Employing Sciunit as part of the Popper convention can help both authors and reviewers of science publications understand and reproduce the computations performed in the production of a publication.
How can Sciunit help?
Two major hurdles which exist when attempting to reproduce a previously done computation in a different environment are:
- Ensuring the installation of all the needed binaries and packages at the correct versions while negotiating any arising conflicts.
- Ensuring that the inputs to the reproduced computation are identical to the original.
While there are techniques and tools which can be employed to address these challenges, it is often the case that an author or reviewer may encounter difficulty in predicting and understanding all the dependencies which must be captured and/or provided. Additionally, tools and techniques often have a learning curve for both author and reviewer.
Sciunit provides simple automatic capture of all needed binaries and inputs for a particular execution as well as simple re-execution of the original computation on a different system. These capabilities can be well utilized in the production of a transparent and reproducible scientific workflow.
As a demonstration we've borrowed a predictive model from https://chicago.github.io/food-inspections-evaluation/ and integrated it with Sciunit into a workflow which follows the Popper convention.
The execution of this flow requires a linux system with Python 2.7 and a pip installer refereable to as "pip2" which will install packages for your Python 2.7 environment.
Installing the PopperCLI is optional, but makes for easier execution.
Demonstation through the FIE Model
The FIE (food inspection evaluation) model is a predictive model coded in R consisting of a preprocessing stage, the predictive model itself, and then an evaluation phase. Knitr is utilized to transform the model outputs into publishable material.

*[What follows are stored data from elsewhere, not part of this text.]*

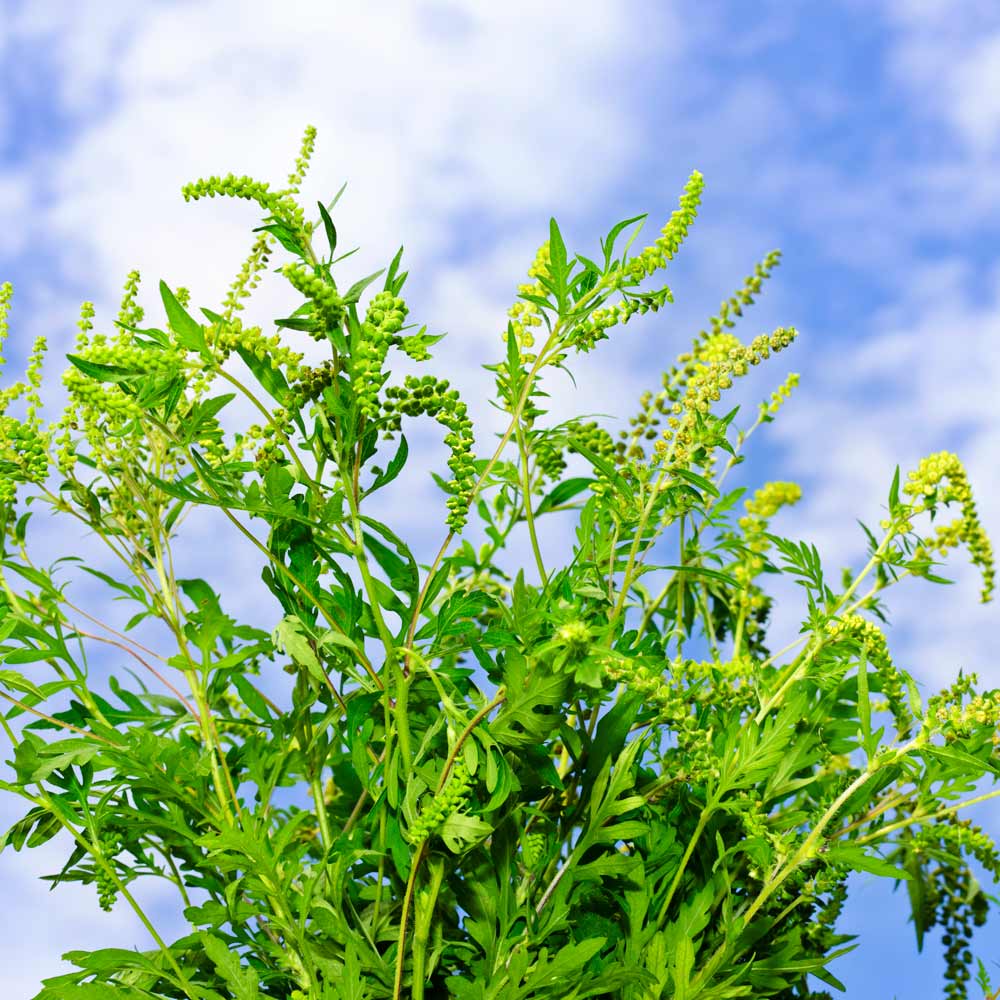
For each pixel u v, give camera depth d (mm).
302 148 1401
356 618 1380
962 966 1494
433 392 1354
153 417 1343
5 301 1431
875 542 1450
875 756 1348
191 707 1418
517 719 1318
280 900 1344
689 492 1412
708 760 1356
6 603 1410
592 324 1358
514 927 1360
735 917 1361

Our Popperized workflow is set up such that a reviewer may execute a sequence of steps to perform repeat executions of the steps taken by the original author. The repeat executions can be run without the need to reproduce the author's original environment.

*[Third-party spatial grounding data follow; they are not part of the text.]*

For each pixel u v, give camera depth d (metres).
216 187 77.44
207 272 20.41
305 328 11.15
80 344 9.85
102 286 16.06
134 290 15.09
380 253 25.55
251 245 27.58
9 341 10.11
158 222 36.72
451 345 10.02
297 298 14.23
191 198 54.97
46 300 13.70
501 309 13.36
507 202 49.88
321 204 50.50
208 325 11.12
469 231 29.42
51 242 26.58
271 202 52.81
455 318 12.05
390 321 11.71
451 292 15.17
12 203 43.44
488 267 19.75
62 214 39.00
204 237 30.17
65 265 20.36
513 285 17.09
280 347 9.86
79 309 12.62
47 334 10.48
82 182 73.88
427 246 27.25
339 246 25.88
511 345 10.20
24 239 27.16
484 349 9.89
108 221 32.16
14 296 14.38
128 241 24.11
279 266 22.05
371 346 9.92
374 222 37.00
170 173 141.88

First, if PopperCLI is installed, build the Sciunit environment by executing popper run buildEnv from the cloned repository directory. If PopperCLI is not installed this can be run by executing scripts/buildEnv/install-sciunit.sh. The layout of the project can be inferred from .popper.yml.
Once the Sciunit environment has been established a reviewer can perform a repeat run of the preprocessing, model execution, or evaluation steps by executing popper run repeatPreprocess, popper run repeatModel, and popper run repeatEvaluation. These executions can be replayed in any order and multiple times, if desired, as Sciunit has captured the correct versions of inputs to every step. If PopperCLI is not being used the necessary script executions can be derived by combining the path and stages tags from the pipelines specified in .popper.yml.
If a reviewer would like to see how each of the repeat steps was captured they could review backwards into the executeModel stage and from there find reference to the relevent source code if need be.